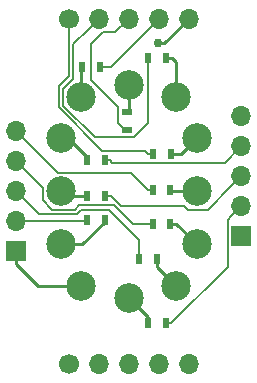
<source format=gtl>
G04 #@! TF.FileFunction,Copper,L1,Top,Signal*
%FSLAX46Y46*%
G04 Gerber Fmt 4.6, Leading zero omitted, Abs format (unit mm)*
G04 Created by KiCad (PCBNEW 4.0.4-stable) date 12/10/17 21:58:31*
%MOMM*%
%LPD*%
G01*
G04 APERTURE LIST*
%ADD10C,0.100000*%
%ADD11C,2.500000*%
%ADD12C,1.700000*%
%ADD13O,1.700000X1.700000*%
%ADD14R,1.700000X1.700000*%
%ADD15R,0.500000X0.900000*%
%ADD16R,0.900000X0.500000*%
%ADD17C,0.762000*%
%ADD18C,0.254000*%
%ADD19C,0.177800*%
G04 APERTURE END LIST*
D10*
D11*
X0Y9000000D03*
X-4000000Y8000000D03*
X-5750000Y4500000D03*
X-5750000Y0D03*
X5750000Y0D03*
X5750000Y4500000D03*
X4000000Y8000000D03*
X-5750000Y-4500000D03*
X5750000Y-4500000D03*
X0Y-9000000D03*
X4000000Y-8000000D03*
X-4000000Y-8000000D03*
D12*
X-5080000Y14605000D03*
D13*
X-2540000Y14605000D03*
X0Y14605000D03*
X2540000Y14605000D03*
X5080000Y14605000D03*
D14*
X-9525000Y-5080000D03*
D13*
X-9525000Y-2540000D03*
X-9525000Y0D03*
X-9525000Y2540000D03*
X-9525000Y5080000D03*
D12*
X-5080000Y-14605000D03*
D13*
X-2540000Y-14605000D03*
X0Y-14605000D03*
X2540000Y-14605000D03*
X5080000Y-14605000D03*
D14*
X9525000Y-3810000D03*
D13*
X9525000Y-1270000D03*
X9525000Y1270000D03*
X9525000Y3810000D03*
X9525000Y6350000D03*
D15*
X1675000Y-11176000D03*
X3175000Y-11176000D03*
X2389000Y-5715000D03*
X889000Y-5715000D03*
X3532000Y-2794000D03*
X2032000Y-2794000D03*
X3532000Y127000D03*
X2032000Y127000D03*
X3556000Y3175000D03*
X2056000Y3175000D03*
X3151000Y11303000D03*
X1651000Y11303000D03*
D16*
X-127000Y6731000D03*
X-127000Y5231000D03*
D15*
X-3913000Y10541000D03*
X-2413000Y10541000D03*
X-3532000Y2667000D03*
X-2032000Y2667000D03*
X-3532000Y-381000D03*
X-2032000Y-381000D03*
X-2032000Y-2413000D03*
X-3532000Y-2413000D03*
D17*
X2514600Y12547600D03*
D18*
X0Y9000000D02*
X0Y6858000D01*
X0Y6858000D02*
X-127000Y6731000D01*
X-4000000Y8000000D02*
X-4000000Y10454000D01*
X-4000000Y10454000D02*
X-3913000Y10541000D01*
X-3532000Y2667000D02*
X-3532000Y2867000D01*
X-3532000Y2867000D02*
X-5165000Y4500000D01*
X-5165000Y4500000D02*
X-5750000Y4500000D01*
X-3532000Y-381000D02*
X-5369000Y-381000D01*
X-5369000Y-381000D02*
X-5750000Y0D01*
X5750000Y0D02*
X3659000Y0D01*
X3659000Y0D02*
X3532000Y127000D01*
X5750000Y4500000D02*
X4425000Y3175000D01*
X4425000Y3175000D02*
X3556000Y3175000D01*
X4000000Y8000000D02*
X4000000Y10958000D01*
X4000000Y10958000D02*
X3655000Y11303000D01*
X3655000Y11303000D02*
X3151000Y11303000D01*
X-2032000Y-2413000D02*
X-2032000Y-2613000D01*
X-3919000Y-4500000D02*
X-3982234Y-4500000D01*
X-3982234Y-4500000D02*
X-5750000Y-4500000D01*
X-2032000Y-2613000D02*
X-3919000Y-4500000D01*
X5750000Y-4500000D02*
X4044000Y-2794000D01*
X4044000Y-2794000D02*
X3532000Y-2794000D01*
X0Y-9000000D02*
X1675000Y-10675000D01*
X1675000Y-10675000D02*
X1675000Y-11176000D01*
X4000000Y-8000000D02*
X2389000Y-6389000D01*
X2389000Y-6389000D02*
X2389000Y-5715000D01*
X3022600Y12547600D02*
X2514600Y12547600D01*
X5080000Y14605000D02*
X3022600Y12547600D01*
X-9525000Y-5080000D02*
X-9525000Y-6184000D01*
X-9525000Y-6184000D02*
X-7709000Y-8000000D01*
X-7709000Y-8000000D02*
X-5767766Y-8000000D01*
X-5767766Y-8000000D02*
X-4000000Y-8000000D01*
D19*
X-5916712Y8895167D02*
X-5080000Y9731879D01*
X-5080000Y13577200D02*
X-5080000Y14605000D01*
X-5916712Y7104833D02*
X-5916712Y8895167D01*
X-2217780Y3405901D02*
X-5916712Y7104833D01*
X1397299Y3405901D02*
X-2217780Y3405901D01*
X-5080000Y9731879D02*
X-5080000Y13577200D01*
X1628200Y3175000D02*
X2056000Y3175000D01*
X1397299Y3405901D02*
X1628200Y3175000D01*
X-4702189Y12442811D02*
X-3389999Y13755001D01*
X-4702189Y9538901D02*
X-4702189Y12442811D01*
X-2874974Y4597400D02*
X-5538901Y7261327D01*
X459422Y4597400D02*
X-2874974Y4597400D01*
X-5538901Y7261327D02*
X-5538901Y8702189D01*
X1651000Y11303000D02*
X1651000Y5788978D01*
X-5538901Y8702189D02*
X-4702189Y9538901D01*
X-3389999Y13755001D02*
X-2540000Y14605000D01*
X1651000Y5788978D02*
X459422Y4597400D01*
X-2207923Y13466099D02*
X-3175000Y12499022D01*
X-3175000Y12499022D02*
X-3175000Y9452574D01*
X-3175000Y9452574D02*
X-865901Y7143475D01*
X-865901Y7143475D02*
X-865901Y5769901D01*
X-865901Y5769901D02*
X-327000Y5231000D01*
X-327000Y5231000D02*
X-127000Y5231000D01*
X0Y14605000D02*
X-1138901Y13466099D01*
X-1138901Y13466099D02*
X-2207923Y13466099D01*
X2540000Y14605000D02*
X-1524000Y10541000D01*
X-1524000Y10541000D02*
X-2413000Y10541000D01*
X-9525000Y-2540000D02*
X-3659000Y-2540000D01*
X-3659000Y-2540000D02*
X-3532000Y-2413000D01*
X-9525000Y0D02*
X-7594600Y-1930400D01*
X-7594600Y-1930400D02*
X-7580912Y-1916712D01*
X-7580912Y-1916712D02*
X-4355112Y-1916712D01*
X-4013200Y-1574800D02*
X-1650178Y-1574800D01*
X-4355112Y-1916712D02*
X-4013200Y-1574800D01*
X889000Y-4113978D02*
X889000Y-5715000D01*
X-1650178Y-1574800D02*
X889000Y-4113978D01*
X-4169694Y-1196989D02*
X-1215106Y-1196989D01*
X-1215106Y-1196989D02*
X381905Y-2794000D01*
X-6488673Y-1538901D02*
X-4511606Y-1538901D01*
X-7288901Y303901D02*
X-7288901Y-738673D01*
X381905Y-2794000D02*
X1604200Y-2794000D01*
X-9525000Y2540000D02*
X-7288901Y303901D01*
X-7288901Y-738673D02*
X-6488673Y-1538901D01*
X1604200Y-2794000D02*
X2032000Y-2794000D01*
X-4511606Y-1538901D02*
X-4169694Y-1196989D01*
X-5983901Y1538901D02*
X-4318000Y1538901D01*
X-4318000Y1538901D02*
X-4231879Y1538901D01*
X1604200Y127000D02*
X192299Y1538901D01*
X2032000Y127000D02*
X1604200Y127000D01*
X192299Y1538901D02*
X-4318000Y1538901D01*
X-9525000Y5080000D02*
X-5983901Y1538901D01*
X3175000Y-11176000D02*
X3602800Y-11176000D01*
X3602800Y-11176000D02*
X8386099Y-6392701D01*
X8386099Y-6392701D02*
X8386099Y-2408901D01*
X8386099Y-2408901D02*
X8675001Y-2119999D01*
X8675001Y-2119999D02*
X9525000Y-1270000D01*
X8675001Y420001D02*
X9525000Y1270000D01*
X5011327Y-1538901D02*
X6716099Y-1538901D01*
X4691626Y-1219200D02*
X5011327Y-1538901D01*
X-658590Y-1219200D02*
X4691626Y-1219200D01*
X-1496790Y-381000D02*
X-658590Y-1219200D01*
X-2032000Y-381000D02*
X-1496790Y-381000D01*
X6716099Y-1538901D02*
X8675001Y420001D01*
X-1373299Y2436099D02*
X-1604200Y2667000D01*
X8151099Y2436099D02*
X-1373299Y2436099D01*
X-1604200Y2667000D02*
X-2032000Y2667000D01*
X9525000Y3810000D02*
X8151099Y2436099D01*
M02*

</source>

------------

→ **Task details**:
Scan the data above and report each line in which "APERTURE" is present.

→ **Solution below**:
G04 APERTURE LIST*
G04 APERTURE END LIST*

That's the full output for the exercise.